An Exploration of Parallel Imaging System for Very-low Field (50mT) MRI Scanner

TL;DR

This paper introduces a novel parallel imaging technique specifically designed for very-low field MRI scanners, significantly reducing scan time while maintaining image quality, and demonstrating superior performance over existing methods.

Contribution

The first application of parallel imaging in VLF MRI, including a VLF-specific algorithm, phased-array coil design, and denoising methods, to improve scan efficiency and image quality.

Findings

Achieved 72.5% SNR improvement over fully sampled images.

Demonstrated lower MSE, higher PSNR and SSIM compared to existing PI methods.

Reduced scan time to less than half of traditional methods.

Abstract

Reducing the scanning time of very-low field (VLF) magnetic resonance imaging (MRI) scanners, commonly employed for stroke diagnosis, can enhance patient comfort and operational efficiency. The conventional parallel imaging (PI) technique for high-field MRI should be tailored to apply here, considering the differences in the direction of the main magnetic field and the presence of noise. A VLF-specific PI algorithm and phased-array coil are proposed, marking the first application of PI in VLF MRI. Reconstruction quality is enhanced by denoising undersampled k-space data using a linear-prediction based Kalman filter. Subsequently, the denoised k-space data are nonlinearly mapped from the original space onto a high-dimensional feature space, utilizing a polynomial feature mapping defined nonlinear frame. Frame parameters are calculated using auto-calibration signals (ACS) from the center k-space, and missing phase-encoding lines in the original space are estimated using acquired lines in the feature space. An 8-channel phased-array coil, designed for a vertical main magnetic field, is decoupled using geometric overlap and a low input impedance (LII) preamplifier. Healthy volunteer head imaging experiments using the proposed PI technique exhibit the lowest mean-squared-error (MSE) value and the highest peak-signal-to-noise (PSNR) and structural similarity index (SSIM) values compared to two widely used PI methods. The proposed PI technique enables the VLF MRI scanner to achieve similar image quality and a 72.5% improvement in signal-to-noise ratio (SNR) compared to fully sampled images while requiring less than 50% of the scan time. We present a PI technique tailored for VLF MRI scanner for the first time, along with potential research direction to achieve greater reduction factor.

• Supplied records:
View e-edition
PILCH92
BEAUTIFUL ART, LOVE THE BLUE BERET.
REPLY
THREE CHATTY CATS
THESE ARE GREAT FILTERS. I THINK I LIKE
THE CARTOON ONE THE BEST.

--

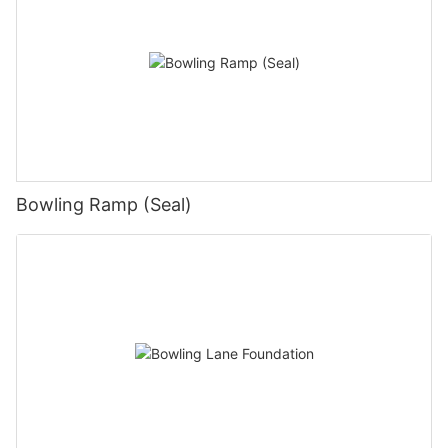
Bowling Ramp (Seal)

...

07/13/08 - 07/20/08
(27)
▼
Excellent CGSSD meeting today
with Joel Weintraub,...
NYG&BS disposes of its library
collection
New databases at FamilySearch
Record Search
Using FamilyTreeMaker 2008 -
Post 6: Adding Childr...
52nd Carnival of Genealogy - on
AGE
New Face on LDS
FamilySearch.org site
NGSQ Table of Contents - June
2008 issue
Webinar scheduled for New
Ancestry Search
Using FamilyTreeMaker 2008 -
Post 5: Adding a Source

• Required work:
**a.** According to the text on parallel imaging for very-low field MRI, what is used to denoise the undersampled k-space data?
**b.** List every image-quality metric that the text on parallel imaging for very-low field MRI uses to compare the proposed technique with existing PI methods.

• Answers for the exercise:
**a.** A linear-prediction based Kalman filter.

**b.**
- Mean-squared-error (MSE)
- Peak-signal-to-noise (PSNR)
- Structural similarity index (SSIM)